L'auteur de cet article mentionne notamment que « dans la période postérieure à 2010, nous avons connu des crises successives qui ont eu de multiples impacts sur la jeune génération, tandis que le crédit au logement (c'est-à-dire le nombre de prêts au logement estimé à seulement 13 mille en 2023) ) et les investissements dans le logement ont considérablement diminué.

En particulier, ces dernières années, note-t-il, nous avons vu non seulement demande croissante de logements de la part des étrangers, mais aussi de locations de courte duréequi est associé à parc immobilier vieillissant et offre limitée de nouveaux logements.

Ce qui, comme le souligne le directeur de l'Institut de recherche démographique, a également entraîné une diminution du taux de propriété au niveau national de 4,5 points selon Eurostat (de 74,0 en 2014 à 69,6 en 2023).

Cependant, récemment, la situation a conduit à une augmentation rapide à la fois des prix d'achat des logements (neufs ou non) et des loyers. Et l'écart croissant entre le coût du loyer et les revenus des jeunes qui ne vivent pas dans leur propre logement ou dans un logement offert par les générations précédentes a conduit à l’émergence de la crise actuelle du logement.

Les jeunes qui n'ont pas émigré et sont restés dans notre pays, note M. Kotsamanis, se sont partiellement adaptés à cette nouvelle situation.

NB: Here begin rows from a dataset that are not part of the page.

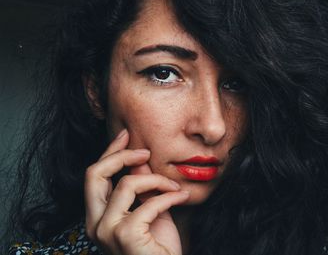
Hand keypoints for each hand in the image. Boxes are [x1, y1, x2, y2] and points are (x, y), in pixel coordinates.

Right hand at [85, 129, 189, 254]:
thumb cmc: (157, 247)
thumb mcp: (149, 210)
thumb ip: (142, 187)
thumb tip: (141, 160)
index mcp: (97, 217)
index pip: (94, 177)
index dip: (109, 152)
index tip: (126, 135)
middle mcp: (95, 224)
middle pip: (94, 174)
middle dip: (120, 155)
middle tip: (144, 151)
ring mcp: (108, 231)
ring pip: (127, 184)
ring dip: (157, 180)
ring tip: (175, 187)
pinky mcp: (126, 236)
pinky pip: (150, 202)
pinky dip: (169, 196)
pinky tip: (182, 197)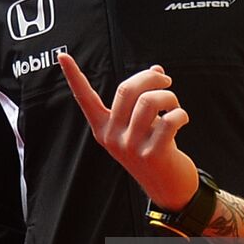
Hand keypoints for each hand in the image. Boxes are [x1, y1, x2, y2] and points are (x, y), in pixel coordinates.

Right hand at [58, 53, 198, 210]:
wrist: (168, 188)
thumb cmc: (154, 149)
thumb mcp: (144, 122)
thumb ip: (145, 96)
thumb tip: (157, 69)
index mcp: (103, 127)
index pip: (84, 98)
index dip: (73, 76)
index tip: (61, 56)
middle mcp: (112, 137)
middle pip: (127, 89)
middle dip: (151, 78)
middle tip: (166, 81)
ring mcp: (130, 147)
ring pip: (149, 102)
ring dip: (169, 96)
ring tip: (174, 105)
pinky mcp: (152, 154)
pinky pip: (169, 120)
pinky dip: (180, 114)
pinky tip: (182, 119)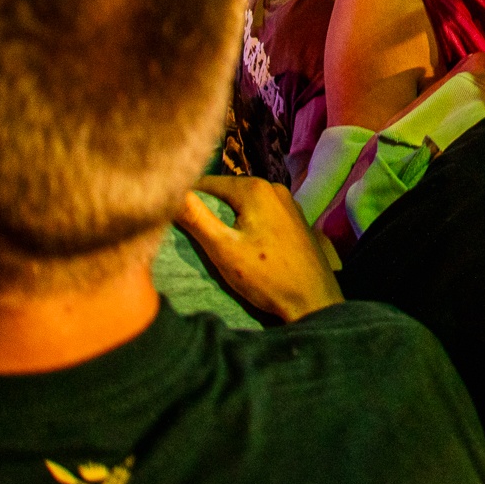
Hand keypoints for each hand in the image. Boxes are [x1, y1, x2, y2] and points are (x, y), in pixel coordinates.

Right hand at [179, 177, 342, 322]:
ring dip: (226, 217)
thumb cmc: (267, 276)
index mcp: (254, 188)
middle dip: (207, 209)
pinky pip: (260, 213)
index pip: (206, 183)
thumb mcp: (223, 249)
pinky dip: (245, 222)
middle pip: (226, 192)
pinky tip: (240, 243)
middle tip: (189, 234)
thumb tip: (171, 191)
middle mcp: (273, 187)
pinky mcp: (294, 219)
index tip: (170, 218)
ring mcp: (287, 202)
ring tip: (212, 241)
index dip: (187, 199)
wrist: (314, 300)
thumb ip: (196, 217)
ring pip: (243, 203)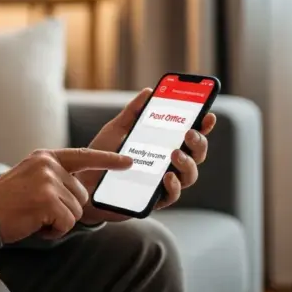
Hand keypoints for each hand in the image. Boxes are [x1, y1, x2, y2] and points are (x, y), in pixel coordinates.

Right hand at [0, 148, 133, 243]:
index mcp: (46, 157)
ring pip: (76, 210)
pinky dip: (54, 231)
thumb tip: (82, 191)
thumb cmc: (9, 201)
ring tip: (36, 217)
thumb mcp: (32, 177)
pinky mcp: (46, 200)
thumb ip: (55, 176)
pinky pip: (67, 222)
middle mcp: (48, 165)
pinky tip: (36, 225)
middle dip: (67, 209)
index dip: (109, 160)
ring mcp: (47, 181)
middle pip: (82, 194)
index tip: (129, 162)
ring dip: (59, 221)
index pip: (84, 156)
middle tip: (41, 210)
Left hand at [77, 88, 216, 224]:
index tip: (207, 114)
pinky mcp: (154, 200)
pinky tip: (168, 176)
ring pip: (190, 175)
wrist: (84, 182)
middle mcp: (169, 164)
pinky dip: (174, 186)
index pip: (189, 135)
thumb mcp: (117, 129)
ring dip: (188, 163)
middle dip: (198, 142)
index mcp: (164, 146)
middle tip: (189, 133)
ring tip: (175, 153)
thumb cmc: (103, 156)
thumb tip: (149, 91)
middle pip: (196, 155)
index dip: (203, 126)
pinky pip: (172, 195)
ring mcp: (163, 183)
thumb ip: (133, 112)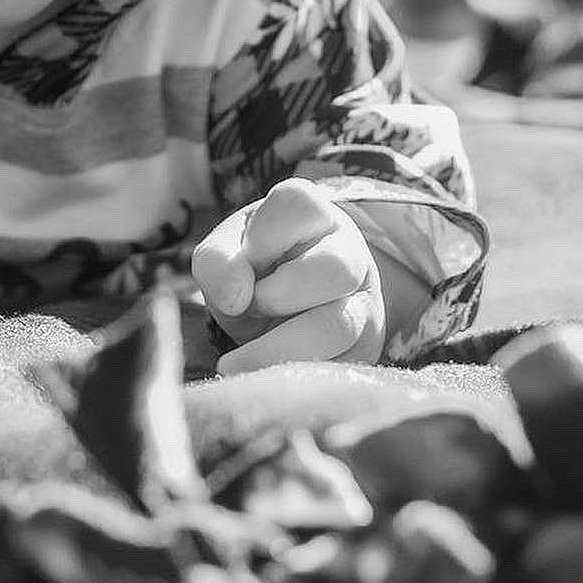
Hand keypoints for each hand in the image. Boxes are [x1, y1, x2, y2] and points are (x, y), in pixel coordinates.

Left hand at [191, 178, 384, 373]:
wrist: (281, 312)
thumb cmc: (250, 272)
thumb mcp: (225, 254)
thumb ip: (217, 263)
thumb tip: (234, 297)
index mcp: (313, 213)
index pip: (298, 204)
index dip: (260, 240)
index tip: (240, 264)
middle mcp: (349, 254)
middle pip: (334, 269)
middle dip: (277, 296)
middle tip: (245, 311)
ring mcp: (363, 305)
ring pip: (339, 327)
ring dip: (278, 348)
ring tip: (238, 362)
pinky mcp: (364, 354)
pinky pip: (337, 371)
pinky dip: (294, 378)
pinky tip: (266, 378)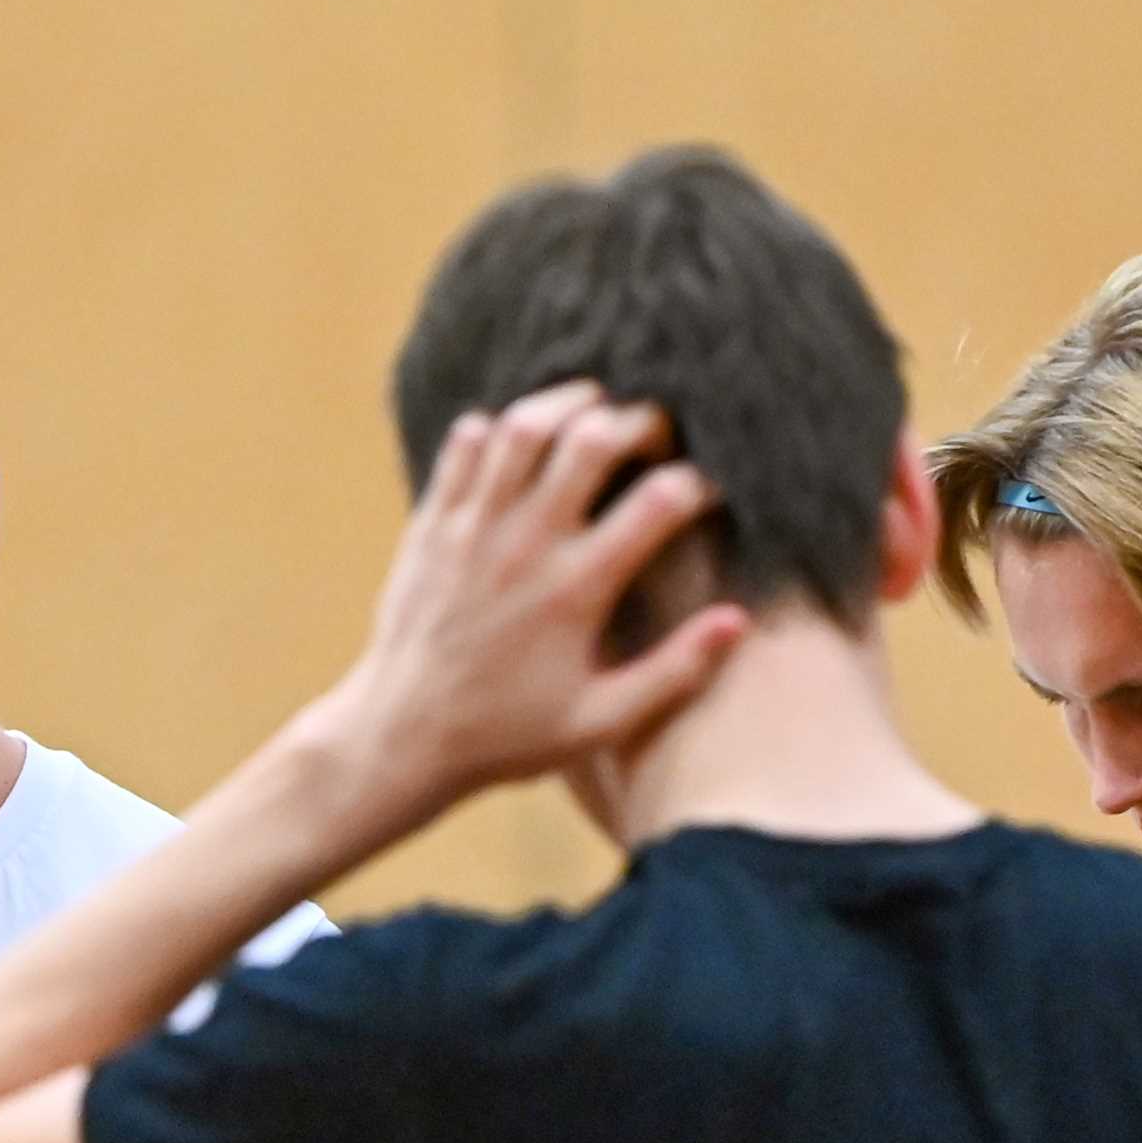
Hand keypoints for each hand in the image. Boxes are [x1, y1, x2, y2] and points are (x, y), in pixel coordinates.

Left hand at [314, 384, 748, 827]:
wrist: (403, 736)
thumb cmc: (509, 735)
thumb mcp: (601, 721)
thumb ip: (675, 672)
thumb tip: (738, 619)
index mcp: (576, 590)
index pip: (659, 503)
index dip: (697, 484)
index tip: (704, 495)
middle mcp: (525, 546)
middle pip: (593, 440)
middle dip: (639, 421)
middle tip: (654, 436)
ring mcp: (473, 527)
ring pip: (525, 426)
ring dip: (570, 406)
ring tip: (595, 415)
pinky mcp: (432, 523)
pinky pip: (466, 444)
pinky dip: (499, 427)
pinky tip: (523, 445)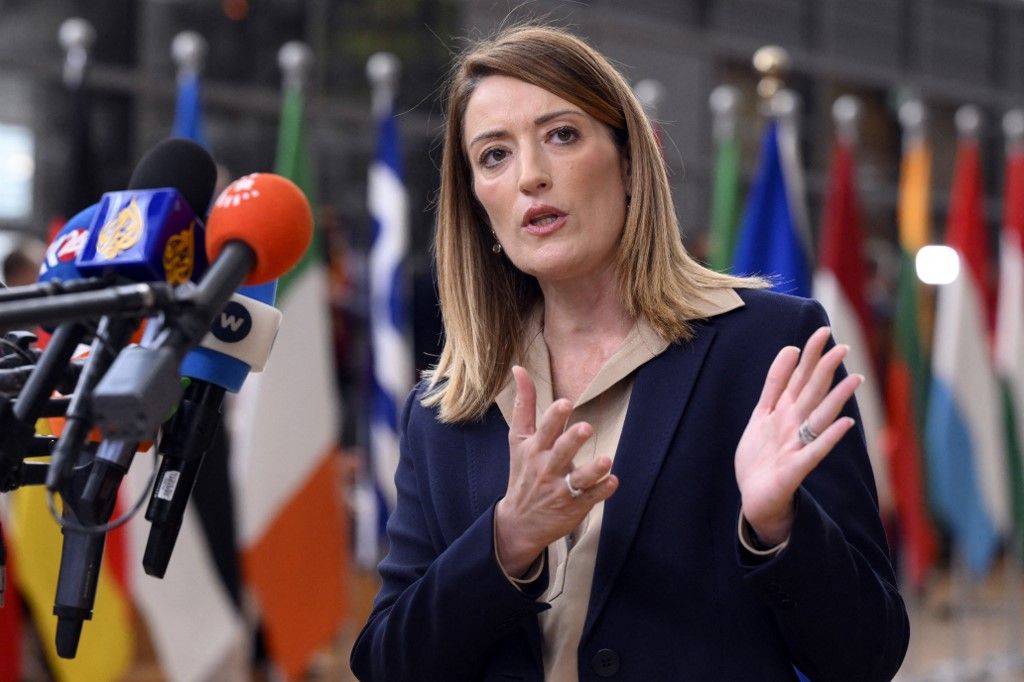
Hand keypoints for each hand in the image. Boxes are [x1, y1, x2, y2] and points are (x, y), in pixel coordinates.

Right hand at [494, 366, 618, 576]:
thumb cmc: (523, 472)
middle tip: (586, 428)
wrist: (518, 522)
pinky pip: (591, 498)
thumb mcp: (518, 439)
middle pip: (562, 452)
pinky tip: (614, 481)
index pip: (544, 430)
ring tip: (606, 460)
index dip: (555, 417)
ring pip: (579, 478)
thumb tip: (519, 368)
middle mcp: (547, 468)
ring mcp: (561, 489)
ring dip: (593, 469)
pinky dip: (602, 491)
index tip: (566, 403)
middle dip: (573, 440)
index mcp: (534, 449)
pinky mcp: (574, 506)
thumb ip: (523, 404)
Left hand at [734, 327, 861, 545]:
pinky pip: (814, 451)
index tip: (822, 330)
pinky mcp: (796, 469)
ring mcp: (797, 446)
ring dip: (836, 399)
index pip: (799, 377)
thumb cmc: (761, 456)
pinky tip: (845, 424)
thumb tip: (790, 349)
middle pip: (811, 393)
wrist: (755, 498)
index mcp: (785, 411)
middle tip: (843, 346)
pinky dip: (829, 438)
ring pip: (819, 417)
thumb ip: (775, 384)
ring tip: (854, 379)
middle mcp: (795, 425)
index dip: (809, 355)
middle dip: (825, 370)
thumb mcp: (762, 414)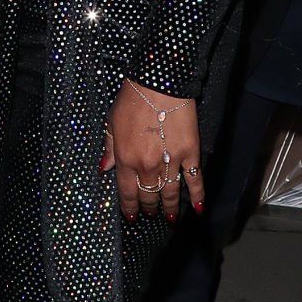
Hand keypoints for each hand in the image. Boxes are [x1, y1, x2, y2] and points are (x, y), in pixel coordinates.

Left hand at [101, 78, 203, 224]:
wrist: (159, 84)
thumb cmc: (133, 99)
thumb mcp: (111, 122)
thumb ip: (109, 148)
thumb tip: (103, 169)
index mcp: (125, 159)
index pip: (127, 193)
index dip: (129, 207)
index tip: (131, 216)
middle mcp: (147, 166)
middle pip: (148, 195)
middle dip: (148, 207)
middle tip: (150, 213)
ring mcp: (170, 162)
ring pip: (170, 193)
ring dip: (169, 208)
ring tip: (169, 217)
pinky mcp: (190, 153)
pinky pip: (195, 179)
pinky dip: (197, 195)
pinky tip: (198, 208)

Cela a amené ceux qui pouvaient vivre avec leurs parents à le faire. En conséquence, le pourcentage de jeunes âgés de 18 à 34 ans vivant au domicile de leurs parents a augmenté rapidement (de 12 points de pourcentage entre 2010 et 2022).

Alors aujourd'hui en Grèce l'un des pourcentages les plus élevés de jeunes vivant avec leurs parents parmi les pays de l'UE (près de 72% contre 50% en moyenne UE) et, en même temps, l'âge le plus élevé de sortie du domicile parental (>30,5 ans).

L'autre partie de la jeune génération, selon l'expert, qui n'avait pas une telle opportunité, s'est adaptée en louant un logement, qui absorbe désormais une part importante et croissante de ses revenus.. Cependant, dans les deux cas, si l’on prend en compte d’autres paramètres négatifs, il y aura un effet cumulatif non seulement en termes de « report » de la fondation d’une famille, mais aussi sur le nombre d’enfants.

Pour faire face à la crise du logement, qui devient désormais un « méga-problème » principalement pour les jeunes couples, le directeur de l'IDEM propose de mettre en œuvre un programme élargi mise à disposition de logements sociaux et créer un organisme chargé de mettre en œuvre des interventions ciblées en matière de logement public.

M. Kotsamanis a également noté que pour résoudre le problème du logement ces dernières années, outre les subventions au loyer pour les ménages à très faibles revenus, le gouvernement a pris d'autres mesures positives, telles que le « Το σπίτι μου », « Στέγαση και Εργασία  » programmes, « Κάλυψη »,και « Ανακαινίζω- Ενοικιάζω ».

Cependant, a-t-il dit, ces programmes disposent de budgets et d'un nombre de bénéficiaires très limités. Par conséquent, compte tenu de la grave situation actuelle, ne résolvent pas le problème aigu du logement des jeunes.

M. Kotsamanis estime que ce qui est désormais nécessaire, c'est la création et la mise en œuvre d'un vaste des programmes de logements locatifs à bas prix similaires à ceux qui existent depuis des décennies dans de nombreux pays européens.

Le logement social devrait figurer parmi les priorités du gouvernement, des autorités locales et des organisations sociales. La mise en œuvre rapide d’un tel programme, note-t-il, permettra enfin « d’atténuer l’impact négatif de la crise du logement sur la démographie ».